Davis putnam algorithm for satisfiability...

Cameron Simpson cs at zip.com.au
Wed Aug 6 19:09:06 EDT 2014


On 05Aug2014 07:03, varun7rs at gmail.com <varun7rs at gmail.com> wrote:
>Thank you Cameron. Your post was very helpful. If you don't mind I'd like to ask you the purpose of the final list in the very beginning of the code. It is being updated and then checked for the presence of a literal. If a literal is found it returns not equivalent. Could you brief me the use of a final list?

Not entirely, no. The python code is not very good, so the subtleties of the 
algorithm are harder to see on inspection. We can talk about those issues later 
if you like.

It looks to me as though this is a truncated version of the full algorithm. It 
is currently written to abort the whole program if it decides that the cnf is 
not satisfiable. Maybe.

In the (I am guessing hacked) code in your email, any single element sub-cnf 
has its components appended to the final_list and then the list is scanned for 
nonempty items; if one is found the whole program aborts. Otherwise the list 
itself is returned (and universally ignored, which is why I think this code is 
modified from a more complete original).

I think in the original the final_list is supposed to be a list of things to 
examine later, possibly a list of subexpressions not yet determined to be 
satisfiable.

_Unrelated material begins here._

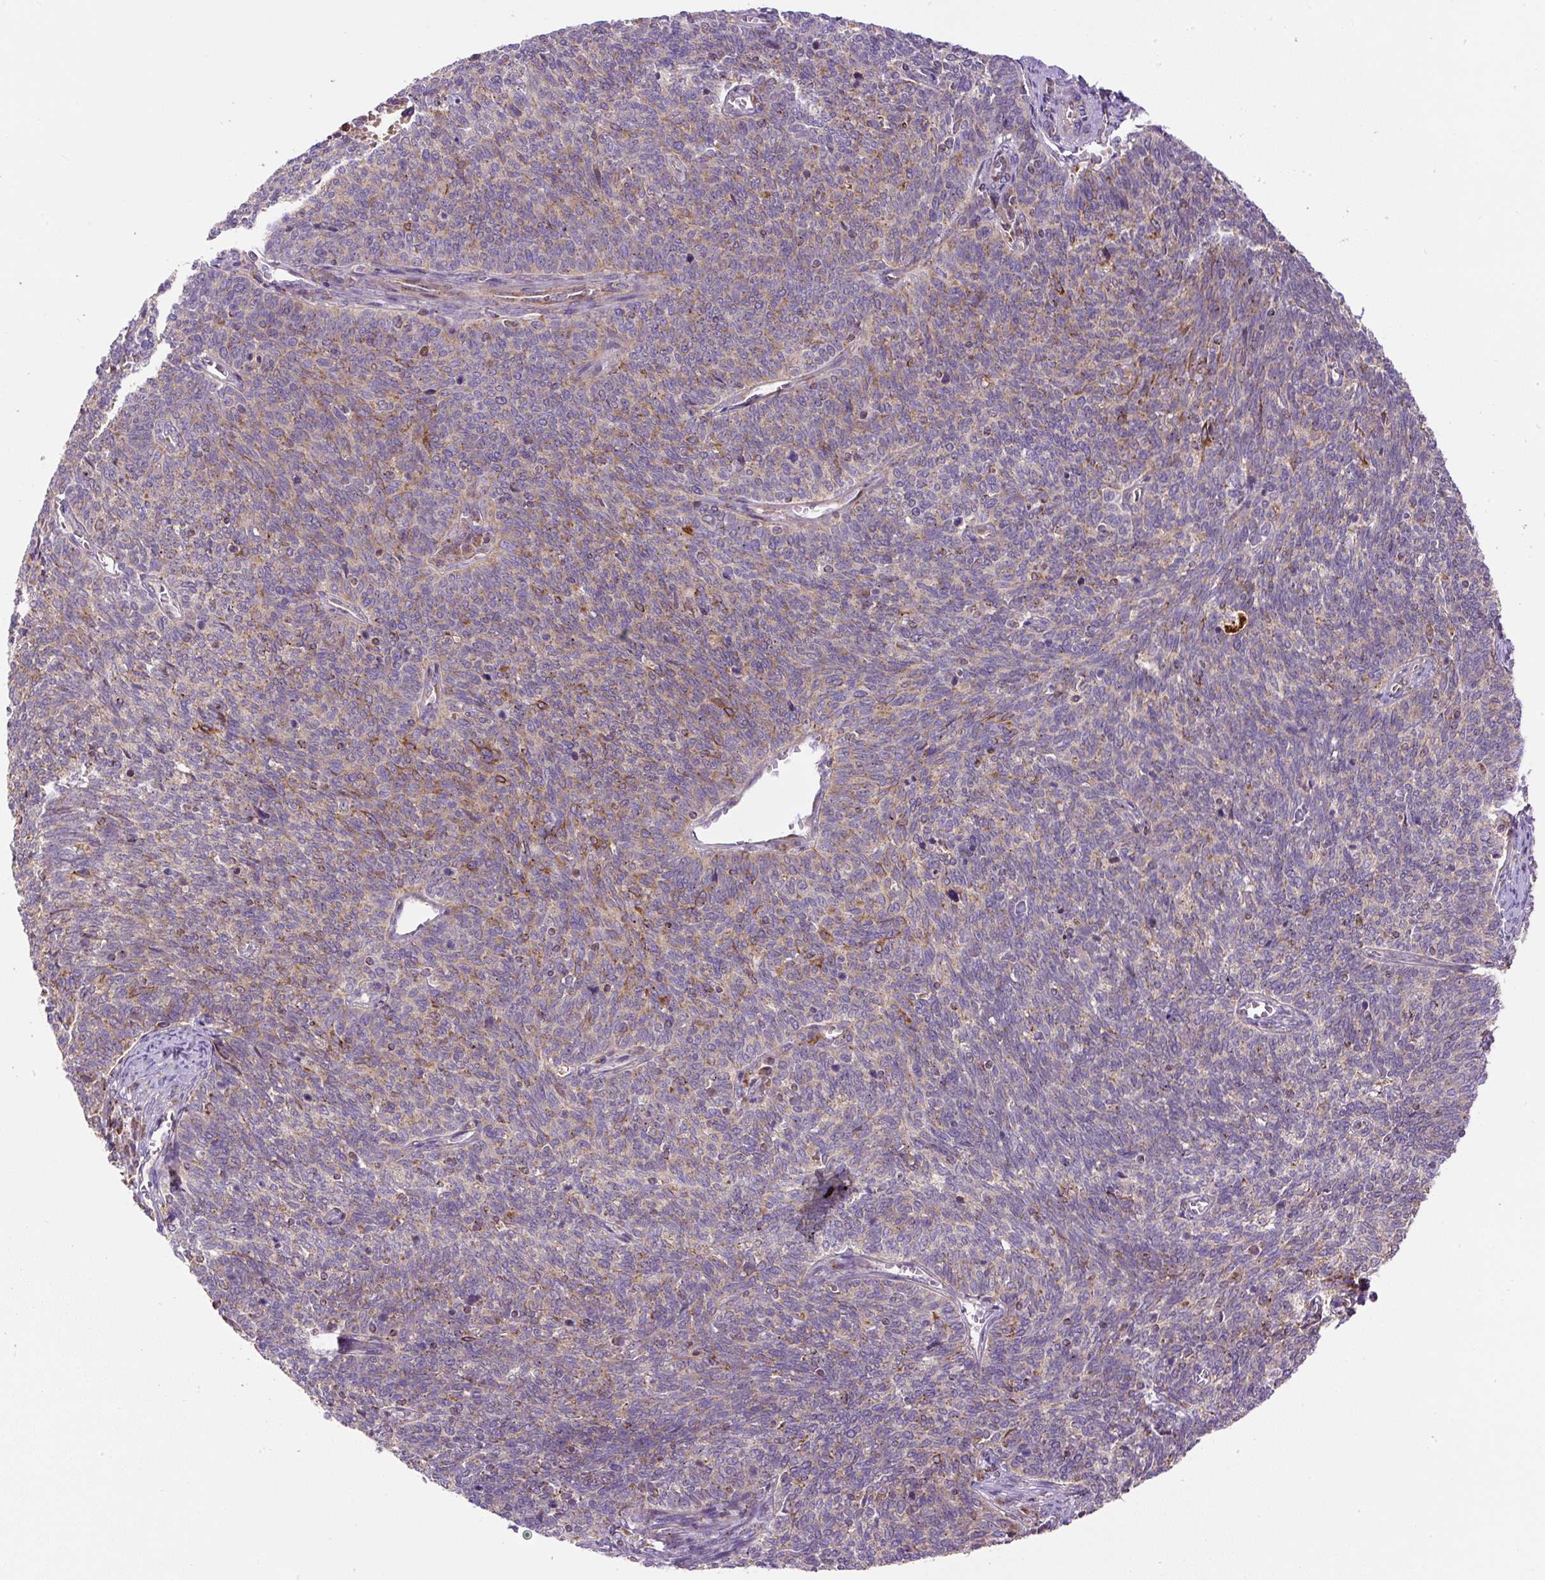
{"staining": {"intensity": "moderate", "quantity": "<25%", "location": "cytoplasmic/membranous"}, "tissue": "cervical cancer", "cell_type": "Tumor cells", "image_type": "cancer", "snomed": [{"axis": "morphology", "description": "Squamous cell carcinoma, NOS"}, {"axis": "topography", "description": "Cervix"}], "caption": "Tumor cells reveal moderate cytoplasmic/membranous positivity in about <25% of cells in cervical cancer.", "gene": "ZNF547", "patient": {"sex": "female", "age": 39}}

In this code it is never examined and you could possibly get away 
with a direct examination of cnf[0][0] at that point, ignoring final_list. The 
only reason I have any uncertainty is that the cnf trees get modified by the 
del_sat() function, and so I'm not sure that the stuff put on final_list is 
unchanged later.

So the short answer is: final_list is almost unused in this version of the code 
and could possibly be removed, but the code is sufficiently uncommented and 
clearly not the original algorithm, and the cnf structured modified in place, 
that I am not entirely sure.

It is further complicated by the fact that this is not just the davis-putnam 
algorithm on its own, it is that algorithm being used (I think) to compare two 
boolean logic circuits for equivalence, possibly by assembling a cnf 
representing circuit1 xor circuit2: if they are equivalent then I would expect 
that to be not satisfiable but I have not thought it through completely.

You'd better hope those two circuits have no loops; I would not expect the 
algorithm to be sufficient in the face of a loop.

Cheers,
Cameron Simpson <cs at zip.com.au>

If I had thought about it, I wouldn't have done the experiment.
The literature was full of examples that said you can't do this.
       --Spencer Silver on the work that led to the unique adhesives
         for 3-M "Post-It" Notepads.